%%

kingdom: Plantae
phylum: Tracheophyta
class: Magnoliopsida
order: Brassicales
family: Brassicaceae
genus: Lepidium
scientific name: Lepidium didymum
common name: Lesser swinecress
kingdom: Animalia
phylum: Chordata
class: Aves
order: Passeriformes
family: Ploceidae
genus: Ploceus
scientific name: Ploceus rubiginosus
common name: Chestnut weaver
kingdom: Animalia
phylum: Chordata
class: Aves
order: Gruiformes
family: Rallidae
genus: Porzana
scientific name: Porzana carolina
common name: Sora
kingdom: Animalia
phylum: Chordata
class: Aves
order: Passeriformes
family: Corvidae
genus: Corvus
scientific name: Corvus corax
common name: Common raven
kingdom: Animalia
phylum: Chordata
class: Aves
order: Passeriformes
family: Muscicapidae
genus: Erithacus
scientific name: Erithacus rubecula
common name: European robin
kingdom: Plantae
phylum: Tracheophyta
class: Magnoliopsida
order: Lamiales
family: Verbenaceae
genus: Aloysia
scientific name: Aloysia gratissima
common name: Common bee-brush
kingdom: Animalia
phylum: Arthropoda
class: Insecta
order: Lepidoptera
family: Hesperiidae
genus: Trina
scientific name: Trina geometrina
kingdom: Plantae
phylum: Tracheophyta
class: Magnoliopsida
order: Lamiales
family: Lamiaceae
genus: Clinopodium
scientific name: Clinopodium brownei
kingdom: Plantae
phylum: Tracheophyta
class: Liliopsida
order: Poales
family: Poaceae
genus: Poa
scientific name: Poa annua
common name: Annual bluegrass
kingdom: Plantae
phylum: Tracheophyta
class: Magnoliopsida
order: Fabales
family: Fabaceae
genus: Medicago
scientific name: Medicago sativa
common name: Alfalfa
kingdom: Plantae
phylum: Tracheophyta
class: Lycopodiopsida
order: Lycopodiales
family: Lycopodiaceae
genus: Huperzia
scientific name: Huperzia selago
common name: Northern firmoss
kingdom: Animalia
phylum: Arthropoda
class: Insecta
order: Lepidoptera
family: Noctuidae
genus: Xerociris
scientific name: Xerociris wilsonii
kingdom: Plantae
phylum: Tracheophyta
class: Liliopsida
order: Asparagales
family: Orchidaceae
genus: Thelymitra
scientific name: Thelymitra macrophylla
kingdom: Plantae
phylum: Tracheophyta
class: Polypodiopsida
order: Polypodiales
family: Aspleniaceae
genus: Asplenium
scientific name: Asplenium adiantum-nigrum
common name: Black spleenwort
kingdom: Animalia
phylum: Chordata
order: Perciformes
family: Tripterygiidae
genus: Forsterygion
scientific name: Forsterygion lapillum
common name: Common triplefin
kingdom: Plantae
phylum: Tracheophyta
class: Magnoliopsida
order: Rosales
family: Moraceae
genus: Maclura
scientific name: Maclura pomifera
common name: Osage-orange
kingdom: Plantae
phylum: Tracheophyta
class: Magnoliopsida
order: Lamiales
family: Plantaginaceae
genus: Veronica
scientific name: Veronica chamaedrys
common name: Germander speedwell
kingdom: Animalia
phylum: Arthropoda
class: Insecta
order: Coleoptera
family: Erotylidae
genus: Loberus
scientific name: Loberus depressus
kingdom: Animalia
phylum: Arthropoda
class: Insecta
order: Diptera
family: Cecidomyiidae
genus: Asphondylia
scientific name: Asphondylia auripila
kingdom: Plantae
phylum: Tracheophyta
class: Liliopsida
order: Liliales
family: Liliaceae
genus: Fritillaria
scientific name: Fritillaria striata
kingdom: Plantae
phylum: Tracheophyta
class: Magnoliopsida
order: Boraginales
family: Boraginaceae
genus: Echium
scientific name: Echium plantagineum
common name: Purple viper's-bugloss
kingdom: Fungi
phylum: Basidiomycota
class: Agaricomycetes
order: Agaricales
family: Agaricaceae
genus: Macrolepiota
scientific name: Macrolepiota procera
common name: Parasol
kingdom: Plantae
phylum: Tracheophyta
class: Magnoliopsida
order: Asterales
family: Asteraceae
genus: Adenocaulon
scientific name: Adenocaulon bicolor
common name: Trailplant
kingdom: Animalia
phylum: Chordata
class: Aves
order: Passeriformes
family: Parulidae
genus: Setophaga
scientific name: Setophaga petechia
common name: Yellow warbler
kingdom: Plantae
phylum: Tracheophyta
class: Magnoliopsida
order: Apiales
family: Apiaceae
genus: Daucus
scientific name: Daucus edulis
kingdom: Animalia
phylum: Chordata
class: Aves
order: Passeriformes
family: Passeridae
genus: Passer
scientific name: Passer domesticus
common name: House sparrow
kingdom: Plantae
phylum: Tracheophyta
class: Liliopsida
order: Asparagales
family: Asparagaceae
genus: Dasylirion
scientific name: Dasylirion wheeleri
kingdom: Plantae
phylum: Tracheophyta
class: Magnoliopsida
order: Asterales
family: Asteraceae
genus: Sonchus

%%

Task details => Recast all of the items above as a two-column CSV with the header columns "prompt" and "completion" and one row per item. Put each item's text and its answer in their own quoted fields, replacing any line breaks with spaces.

Answer in full =>
prompt,completion
"kingdom:","Plantae"
"phylum:","Tracheophyta"
"class:","Magnoliopsida"
"order:","Brassicales"
"family:","Brassicaceae"
"genus:","Lepidium"
"scientific name:","Lepidium didymum"
"common name:","Lesser swinecress"
"kingdom:","Animalia"
"phylum:","Chordata"
"class:","Aves"
"order:","Passeriformes"
"family:","Ploceidae"
"genus:","Ploceus"
"scientific name:","Ploceus rubiginosus"
"common name:","Chestnut weaver"
"kingdom:","Animalia"
"phylum:","Chordata"
"class:","Aves"
"order:","Gruiformes"
"family:","Rallidae"
"genus:","Porzana"
"scientific name:","Porzana carolina"
"common name:","Sora"
"kingdom:","Animalia"
"phylum:","Chordata"
"class:","Aves"
"order:","Passeriformes"
"family:","Corvidae"
"genus:","Corvus"
"scientific name:","Corvus corax"
"common name:","Common raven"
"kingdom:","Animalia"
"phylum:","Chordata"
"class:","Aves"
"order:","Passeriformes"
"family:","Muscicapidae"
"genus:","Erithacus"
"scientific name:","Erithacus rubecula"
"common name:","European robin"
"kingdom:","Plantae"
"phylum:","Tracheophyta"
"class:","Magnoliopsida"
"order:","Lamiales"
"family:","Verbenaceae"
"genus:","Aloysia"
"scientific name:","Aloysia gratissima"
"common name:","Common bee-brush"
"kingdom:","Animalia"
"phylum:","Arthropoda"
"class:","Insecta"
"order:","Lepidoptera"
"family:","Hesperiidae"
"genus:","Trina"
"scientific name:","Trina geometrina"
"kingdom:","Plantae"
"phylum:","Tracheophyta"
"class:","Magnoliopsida"
"order:","Lamiales"
"family:","Lamiaceae"
"genus:","Clinopodium"
"scientific name:","Clinopodium brownei"
"kingdom:","Plantae"
"phylum:","Tracheophyta"
"class:","Liliopsida"
"order:","Poales"
"family:","Poaceae"
"genus:","Poa"
"scientific name:","Poa annua"
"common name:","Annual bluegrass"
"kingdom:","Plantae"
"phylum:","Tracheophyta"
"class:","Magnoliopsida"
"order:","Fabales"
"family:","Fabaceae"
"genus:","Medicago"
"scientific name:","Medicago sativa"
"common name:","Alfalfa"
"kingdom:","Plantae"
"phylum:","Tracheophyta"
"class:","Lycopodiopsida"
"order:","Lycopodiales"
"family:","Lycopodiaceae"
"genus:","Huperzia"
"scientific name:","Huperzia selago"
"common name:","Northern firmoss"
"kingdom:","Animalia"
"phylum:","Arthropoda"
"class:","Insecta"
"order:","Lepidoptera"
"family:","Noctuidae"
"genus:","Xerociris"
"scientific name:","Xerociris wilsonii"
"kingdom:","Plantae"
"phylum:","Tracheophyta"
"class:","Liliopsida"
"order:","Asparagales"
"family:","Orchidaceae"
"genus:","Thelymitra"
"scientific name:","Thelymitra macrophylla"
"kingdom:","Plantae"
"phylum:","Tracheophyta"
"class:","Polypodiopsida"
"order:","Polypodiales"
"family:","Aspleniaceae"
"genus:","Asplenium"
"scientific name:","Asplenium adiantum-nigrum"
"common name:","Black spleenwort"
"kingdom:","Animalia"
"phylum:","Chordata"
"order:","Perciformes"
"family:","Tripterygiidae"
"genus:","Forsterygion"
"scientific name:","Forsterygion lapillum"
"common name:","Common triplefin"
"kingdom:","Plantae"
"phylum:","Tracheophyta"
"class:","Magnoliopsida"
"order:","Rosales"
"family:","Moraceae"
"genus:","Maclura"
"scientific name:","Maclura pomifera"
"common name:","Osage-orange"
"kingdom:","Plantae"
"phylum:","Tracheophyta"
"class:","Magnoliopsida"
"order:","Lamiales"
"family:","Plantaginaceae"
"genus:","Veronica"
"scientific name:","Veronica chamaedrys"
"common name:","Germander speedwell"
"kingdom:","Animalia"
"phylum:","Arthropoda"
"class:","Insecta"
"order:","Coleoptera"
"family:","Erotylidae"
"genus:","Loberus"
"scientific name:","Loberus depressus"
"kingdom:","Animalia"
"phylum:","Arthropoda"
"class:","Insecta"
"order:","Diptera"
"family:","Cecidomyiidae"
"genus:","Asphondylia"
"scientific name:","Asphondylia auripila"
"kingdom:","Plantae"
"phylum:","Tracheophyta"
"class:","Liliopsida"
"order:","Liliales"
"family:","Liliaceae"
"genus:","Fritillaria"
"scientific name:","Fritillaria striata"
"kingdom:","Plantae"
"phylum:","Tracheophyta"
"class:","Magnoliopsida"
"order:","Boraginales"
"family:","Boraginaceae"
"genus:","Echium"
"scientific name:","Echium plantagineum"
"common name:","Purple viper's-bugloss"
"kingdom:","Fungi"
"phylum:","Basidiomycota"
"class:","Agaricomycetes"
"order:","Agaricales"
"family:","Agaricaceae"
"genus:","Macrolepiota"
"scientific name:","Macrolepiota procera"
"common name:","Parasol"
"kingdom:","Plantae"
"phylum:","Tracheophyta"
"class:","Magnoliopsida"
"order:","Asterales"
"family:","Asteraceae"
"genus:","Adenocaulon"
"scientific name:","Adenocaulon bicolor"
"common name:","Trailplant"
"kingdom:","Animalia"
"phylum:","Chordata"
"class:","Aves"
"order:","Passeriformes"
"family:","Parulidae"
"genus:","Setophaga"
"scientific name:","Setophaga petechia"
"common name:","Yellow warbler"
"kingdom:","Plantae"
"phylum:","Tracheophyta"
"class:","Magnoliopsida"
"order:","Apiales"
"family:","Apiaceae"
"genus:","Daucus"
"scientific name:","Daucus edulis"
"kingdom:","Animalia"
"phylum:","Chordata"
"class:","Aves"
"order:","Passeriformes"
"family:","Passeridae"
"genus:","Passer"
"scientific name:","Passer domesticus"
"common name:","House sparrow"
"kingdom:","Plantae"
"phylum:","Tracheophyta"
"class:","Liliopsida"
"order:","Asparagales"
"family:","Asparagaceae"
"genus:","Dasylirion"
"scientific name:","Dasylirion wheeleri"
"kingdom:","Plantae"
"phylum:","Tracheophyta"
"class:","Magnoliopsida"
"order:","Asterales"
"family:","Asteraceae"
"genus:","Sonchus"